Victims welcome laws to combat youth crime

 

Crime victims and prevention groups have welcomed new laws set to crack down on repeat youth offenders following public campaigns to combat rising crime rates across the region.

The State Government yesterday introduced changes to the Youth Justice Act in parliament to ensure that recidivist offenders are denied bail.

It comes after the death of four Townsville teenagers earlier this month.

In August 2019, legislation was passed to encourage detention as a last resort as part of the government's historic $550 million youth justice reform agenda.

Dundees Cairns Aquarium manager Tina Wort shows LNP Cairns electorate candidate Sam Marino (left) and deputy LNP leader Tim Mander extra security measures to keep thieves out of the Florence St business. Picture: PETER CARRUTHERS
Dundees Cairns Aquarium manager Tina Wort shows LNP Cairns electorate candidate Sam Marino (left) and deputy LNP leader Tim Mander extra security measures to keep thieves out of the Florence St business. Picture: PETER CARRUTHERS

Tina Wort, manager of Dundee's Cairns Aquarium, said the changes were positive after the restaurant was targeted by thieves seven times in the 10 months to February 2019, resulting in thousands of dollars worth of damage and about $7000 in stock losses.
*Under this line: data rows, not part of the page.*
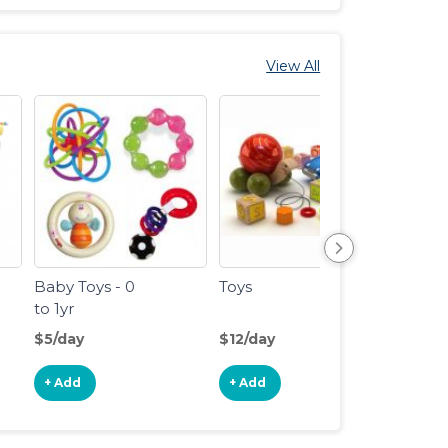
View All
Baby Toys - 0
Toys
Train
to 1yr
Track
$5/day
$12/day
$4/da
+ Add
+ Add
+ Ad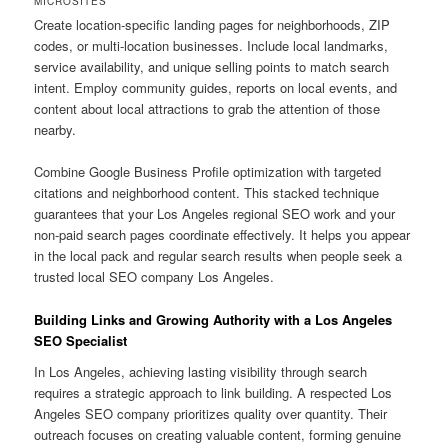
MICROSITES
Create location-specific landing pages for neighborhoods, ZIP
codes, or multi-location businesses. Include local landmarks,
service availability, and unique selling points to match search
intent. Employ community guides, reports on local events, and
content about local attractions to grab the attention of those
nearby.
Combine Google Business Profile optimization with targeted
citations and neighborhood content. This stacked technique
guarantees that your Los Angeles regional SEO work and your
non-paid search pages coordinate effectively. It helps you appear
in the local pack and regular search results when people seek a
trusted local SEO company Los Angeles.
Building Links and Growing Authority with a Los Angeles
SEO Specialist
In Los Angeles, achieving lasting visibility through search
requires a strategic approach to link building. A respected Los
Angeles SEO company prioritizes quality over quantity. Their
outreach focuses on creating valuable content, forming genuine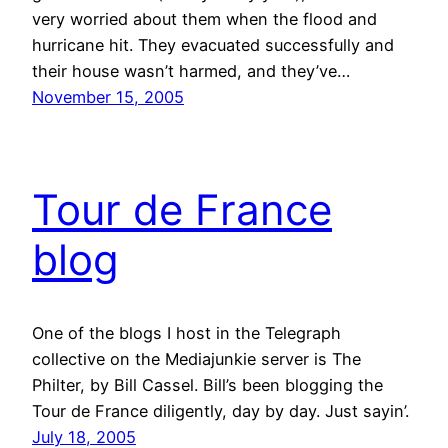
very worried about them when the flood and
hurricane hit. They evacuated successfully and
their house wasn’t harmed, and they’ve…
November 15, 2005
Tour de France
blog
One of the blogs I host in the Telegraph
collective on the Mediajunkie server is The
Philter, by Bill Cassel. Bill’s been blogging the
Tour de France diligently, day by day. Just sayin’.
July 18, 2005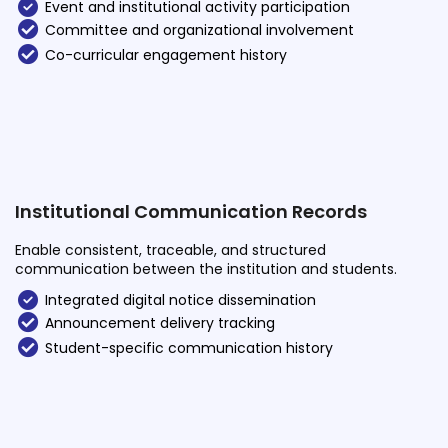
Event and institutional activity participation
Committee and organizational involvement
Co-curricular engagement history
Institutional Communication Records
Enable consistent, traceable, and structured
communication between the institution and students.
Integrated digital notice dissemination
Announcement delivery tracking
Student-specific communication history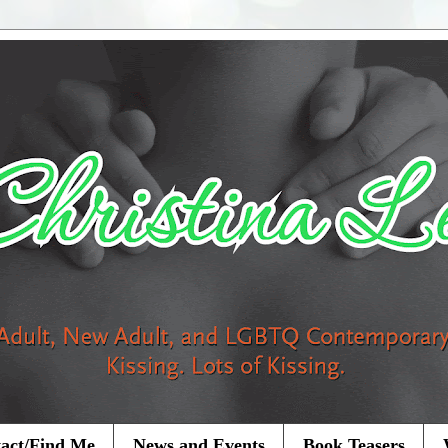
act/Find Me
News and Events
Book Teasers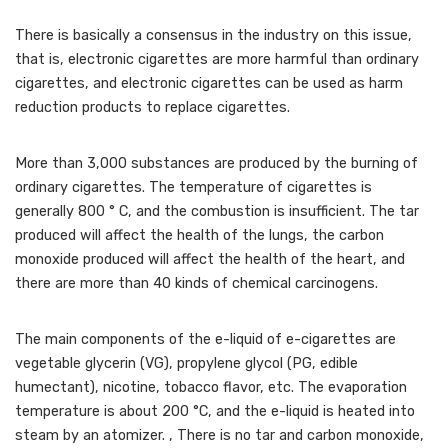
There is basically a consensus in the industry on this issue,
that is, electronic cigarettes are more harmful than ordinary
cigarettes, and electronic cigarettes can be used as harm
reduction products to replace cigarettes.
More than 3,000 substances are produced by the burning of
ordinary cigarettes. The temperature of cigarettes is
generally 800 ° C, and the combustion is insufficient. The tar
produced will affect the health of the lungs, the carbon
monoxide produced will affect the health of the heart, and
there are more than 40 kinds of chemical carcinogens.
The main components of the e-liquid of e-cigarettes are
vegetable glycerin (VG), propylene glycol (PG, edible
humectant), nicotine, tobacco flavor, etc. The evaporation
temperature is about 200 °C, and the e-liquid is heated into
steam by an atomizer. , There is no tar and carbon monoxide,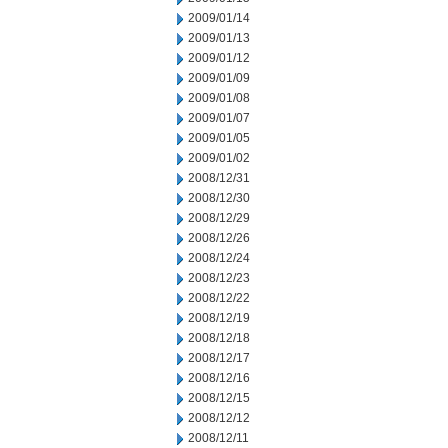
2009/01/14
2009/01/13
2009/01/12
2009/01/09
2009/01/08
2009/01/07
2009/01/05
2009/01/02
2008/12/31
2008/12/30
2008/12/29
2008/12/26
2008/12/24
2008/12/23
2008/12/22
2008/12/19
2008/12/18
2008/12/17
2008/12/16
2008/12/15
2008/12/12
2008/12/11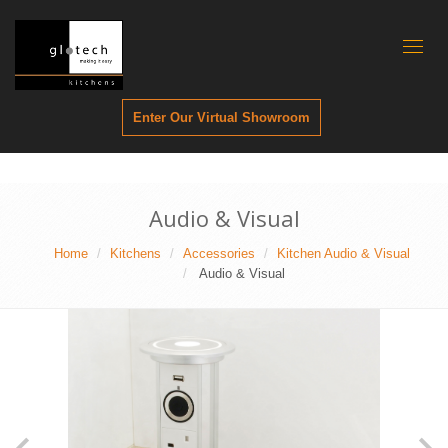
Toggl
naviga
Enter Our Virtual Showroom
Audio & Visual
Home
Kitchens
Accessories
Kitchen Audio & Visual
Audio & Visual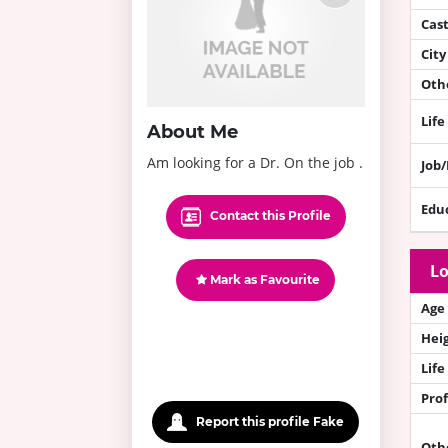
Cas
City
Othe
Life
About Me
Am looking for a Dr. On the job .
Job
Edu
Contact this Profile
Lo
Mark as Favourite
Age
Hei
Life
Prof
Report this profile Fake
Oth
"It definitely would've helped at the time (of the thefts) because some of them may have been repeat offenders," Ms Wort said.

"With the new laws, all we can do is hope and pray we're on the right path."
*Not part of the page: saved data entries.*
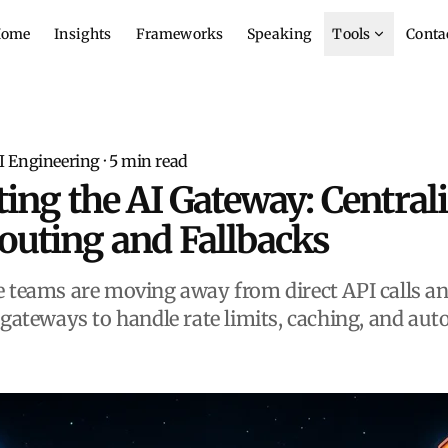
ome
Insights
Frameworks
Speaking
Tools
Conta
I Engineering
·
5
min read
ting the AI Gateway: Central
outing and Fallbacks
 teams are moving away from direct API calls an
 gateways to handle rate limits, caching, and au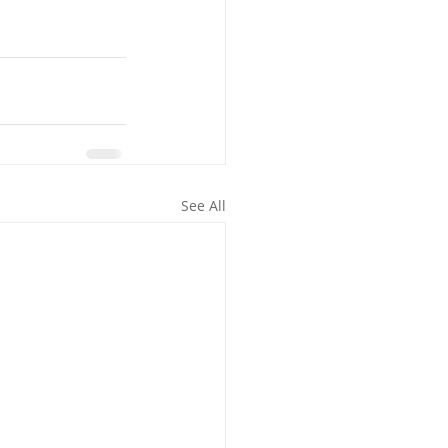
See All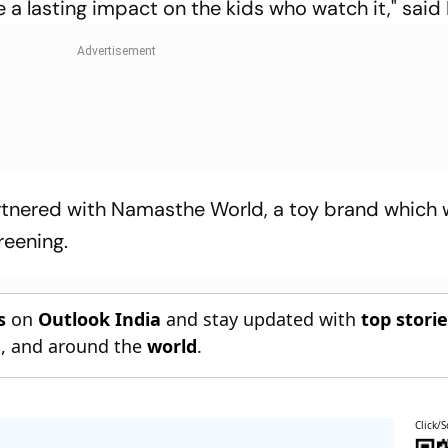
ve a lasting impact on the kids who watch it," said
tnered with Namasthe World, a toy brand which w
reening.
s
on
Outlook India
and stay updated with
top stori
n
, and around the
world
.
Click/S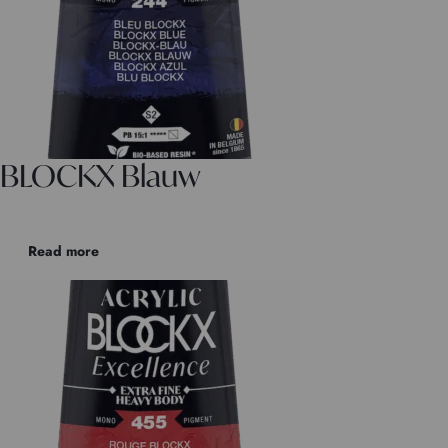
BLOCKX Blauw
Read more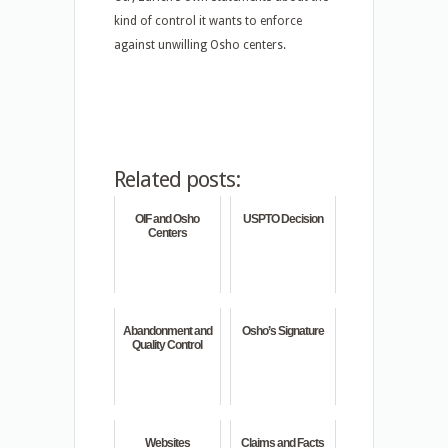
kind of control it wants to enforce
against unwilling Osho centers.
Related posts:
OIF and Osho
USPTO Decision
Centers
Abandonment and
Osho’s Signature
Quality Control
Websites
Claims and Facts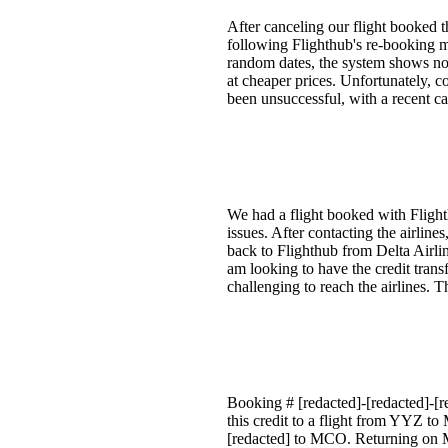
After canceling our flight booked 
following Flighthub's re-booking me
random dates, the system shows no a
at cheaper prices. Unfortunately, 
been unsuccessful, with a recent ca
We had a flight booked with Flight
issues. After contacting the airlin
back to Flighthub from Delta Airlin
am looking to have the credit trans
challenging to reach the airlines. 
Booking # [redacted]-[redacted]-[r
this credit to a flight from YYZ t
[redacted] to MCO. Returning on M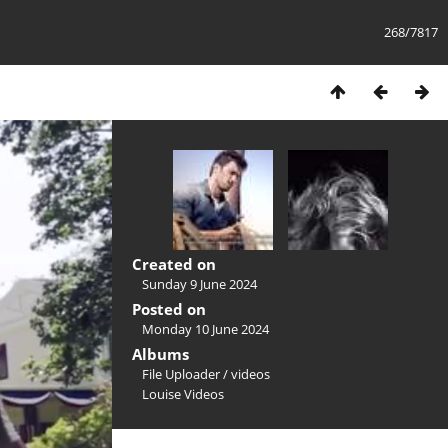
268/7817
Created on
Sunday 9 June 2024
Posted on
Monday 10 June 2024
Albums
File Uploader
/
videos
Louise Videos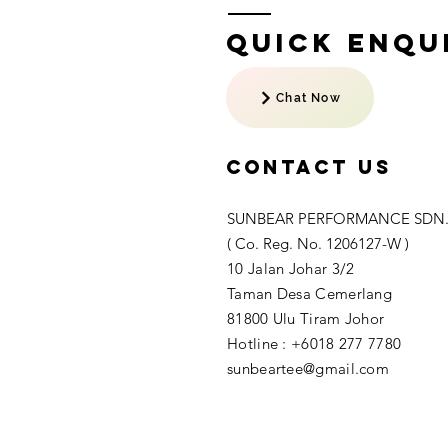
Quick Enqui
Chat Now
Contact US
SUNBEAR PERFORMANCE SDN.
( Co. Reg. No. 1206127-W )
10 Jalan Johar 3/2
Taman Desa Cemerlang
81800 Ulu Tiram Johor​
Hotline : +6018 277 7780
sunbeartee@gmail.com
Opposition leader Deb Frecklington said Labor has been "dragged kicking and screaming to finally amend their catch and release laws".

"I would give police tough laws like breach of bail to keep young offenders off our streets."

Crime and Justice Action Group spokesman Aaron McLeod said the tightening of juvenile justice laws would "certainly reduce the most lethal and most dangerous offending by young people".

"But there needs to be a significant remodelling of the current legislation because residents, certainly in our group, have acknowledged that they don't want to be considered victims on equal terms (with accused people)," he said.

Asked about the opposition leader's plan to overhaul child safety, he said: "This may just mean more resources to a child safety department that already exists; we need a proper specialist unit to conduct investigations quickly".

Premier Annastacia Palaszczuk has conceded the state needs to "do better" about child safety, saying more children will be taken from irresponsible parents and promising to work with the LNP to reform the system.

She also said more police and health professionals were needed to work in child safety.